### How to complete this task
Exactly as written, output the lines below starting from the first and ending with the line that contains "Photography Composition Tips"; omit pictures.

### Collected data

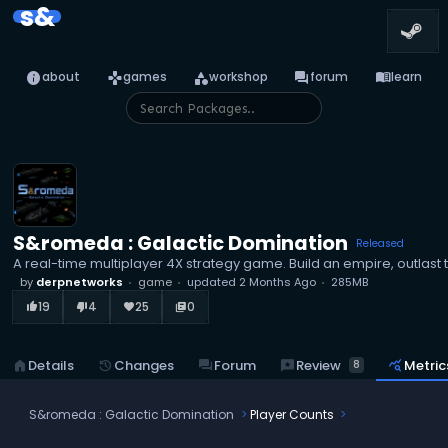
s&
info
games
category
forum
menu_book
about
games
workshop
forum
learn
S&romeda : Galactic Domination
Released
A real-time multiplayer 4X strategy game. Build an empire, outlast 
by
derpnetworks
game
updated
2 Months Ago
285MB
19
4
25
0
thumb_up_alt
thumb_down_alt
favorite
library_books
reviews
Review
home
Details
history
Changes
forum
Forum
query_stats
Metric
8
S&romeda : Galactic Domination
Player Counts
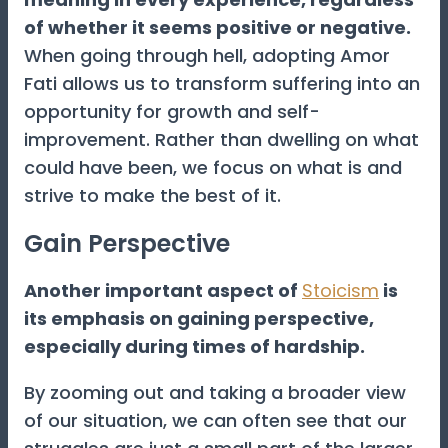
of whether it seems positive or negative.
When going through hell, adopting Amor
Fati allows us to transform suffering into an
opportunity for growth and self-
improvement. Rather than dwelling on what
could have been, we focus on what is and
strive to make the best of it.
Gain Perspective
Another important aspect of
Stoicism
is
its emphasis on gaining perspective,
especially during times of hardship.
By zooming out and taking a broader view
of our situation, we can often see that our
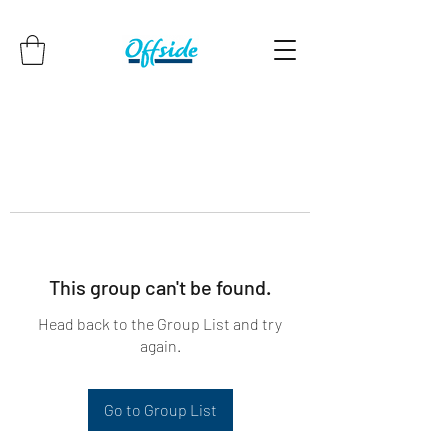
This group can't be found.
Head back to the Group List and try
again.
Go to Group List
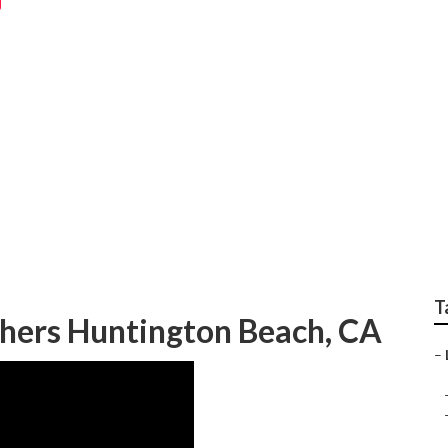
Photographers Near
T
hers Huntington Beach, CA
–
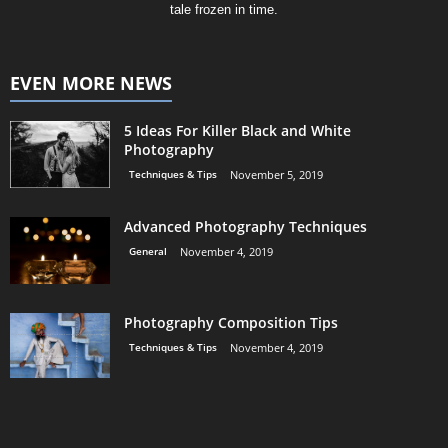
tale frozen in time.
EVEN MORE NEWS
5 Ideas For Killer Black and White
Photography
Techniques & Tips
November 5, 2019
Advanced Photography Techniques
General
November 4, 2019
Photography Composition Tips
Techniques & Tips
November 4, 2019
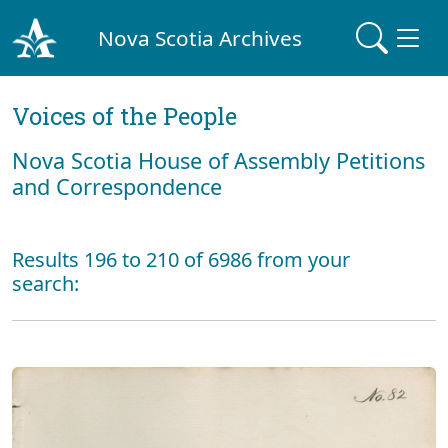
Nova Scotia Archives
Voices of the People
Nova Scotia House of Assembly Petitions
and Correspondence
Results 196 to 210 of 6986 from your
search:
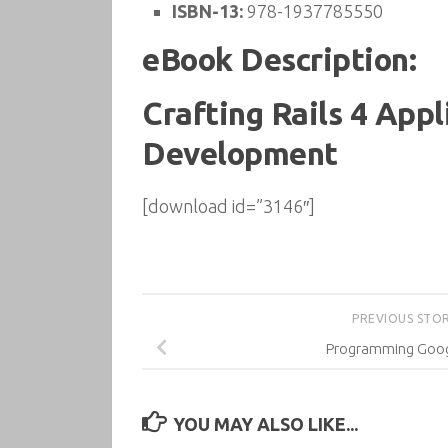
ISBN-13:
978-1937785550
eBook Description:
Crafting Rails 4 Appl
Development
[download id=”3146″]
PREVIOUS STO
Programming Goog
YOU MAY ALSO LIKE...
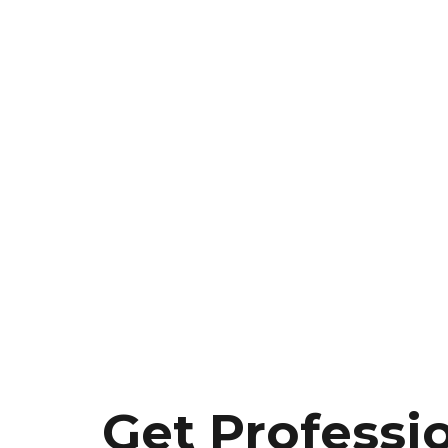
Get Professi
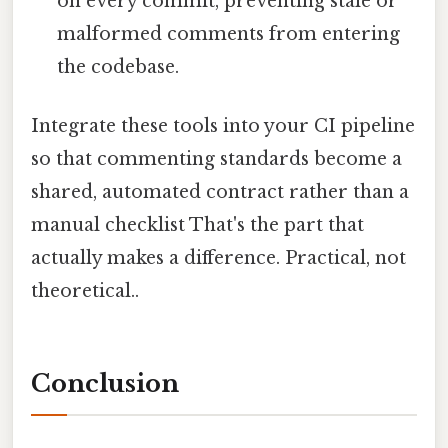
on every commit, preventing stale or
malformed comments from entering
the codebase.
Integrate these tools into your CI pipeline
so that commenting standards become a
shared, automated contract rather than a
manual checklist That's the part that
actually makes a difference. Practical, not
theoretical..
Conclusion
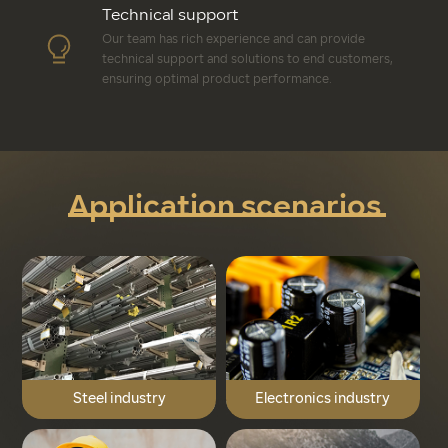
Technical support
Our team has rich experience and can provide
technical support and solutions to end customers,
ensuring optimal product performance.
Application scenarios
Steel industry
Electronics industry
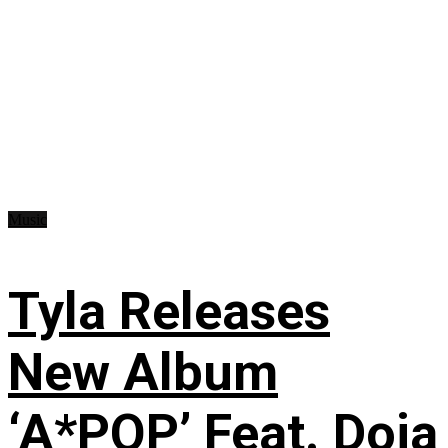
Music
Tyla Releases
New Album
‘A*POP’ Feat. Doja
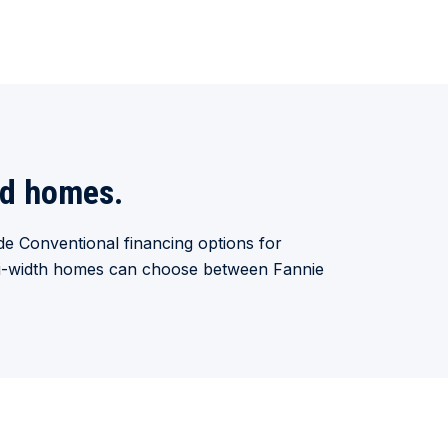
ed homes.
e Conventional financing options for
lti-width homes can choose between Fannie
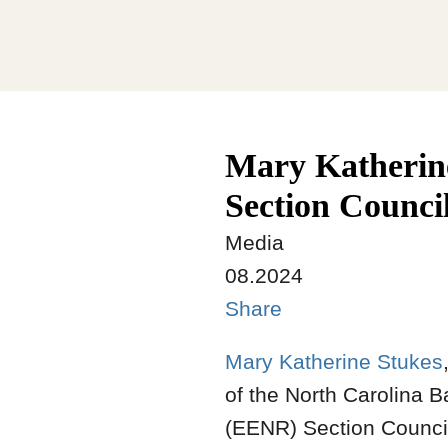
Mary Katherin
Section Counci
Media
08.2024
Share
Mary Katherine Stukes
of the North Carolina 
(EENR) Section Council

### Answer for the task
s&
info
games
category
forum
menu_book
about
games
workshop
forum
learn
S&romeda : Galactic Domination
Released
A real-time multiplayer 4X strategy game. Build an empire, outlast 
by
derpnetworks
game
updated
2 Months Ago
285MB
19
4
25
0
thumb_up_alt
thumb_down_alt
favorite
library_books
reviews
Review
home
Details
history
Changes
forum
Forum
query_stats
Metric
8
S&romeda : Galactic Domination
Player Counts
of whether it seems positive or negative.
When going through hell, adopting Amor
Fati allows us to transform suffering into an
opportunity for growth and self-
improvement. Rather than dwelling on what
could have been, we focus on what is and
strive to make the best of it.
Gain Perspective
Another important aspect of
Stoicism
is
its emphasis on gaining perspective,
especially during times of hardship.
By zooming out and taking a broader view
of our situation, we can often see that our
This group can't be found.
Head back to the Group List and try
again.
Go to Group List
Photographers Near
T
hers Huntington Beach, CA
–
tale frozen in time.
EVEN MORE NEWS
5 Ideas For Killer Black and White
Photography
Techniques & Tips
November 5, 2019
Advanced Photography Techniques
General
November 4, 2019
Photography Composition Tips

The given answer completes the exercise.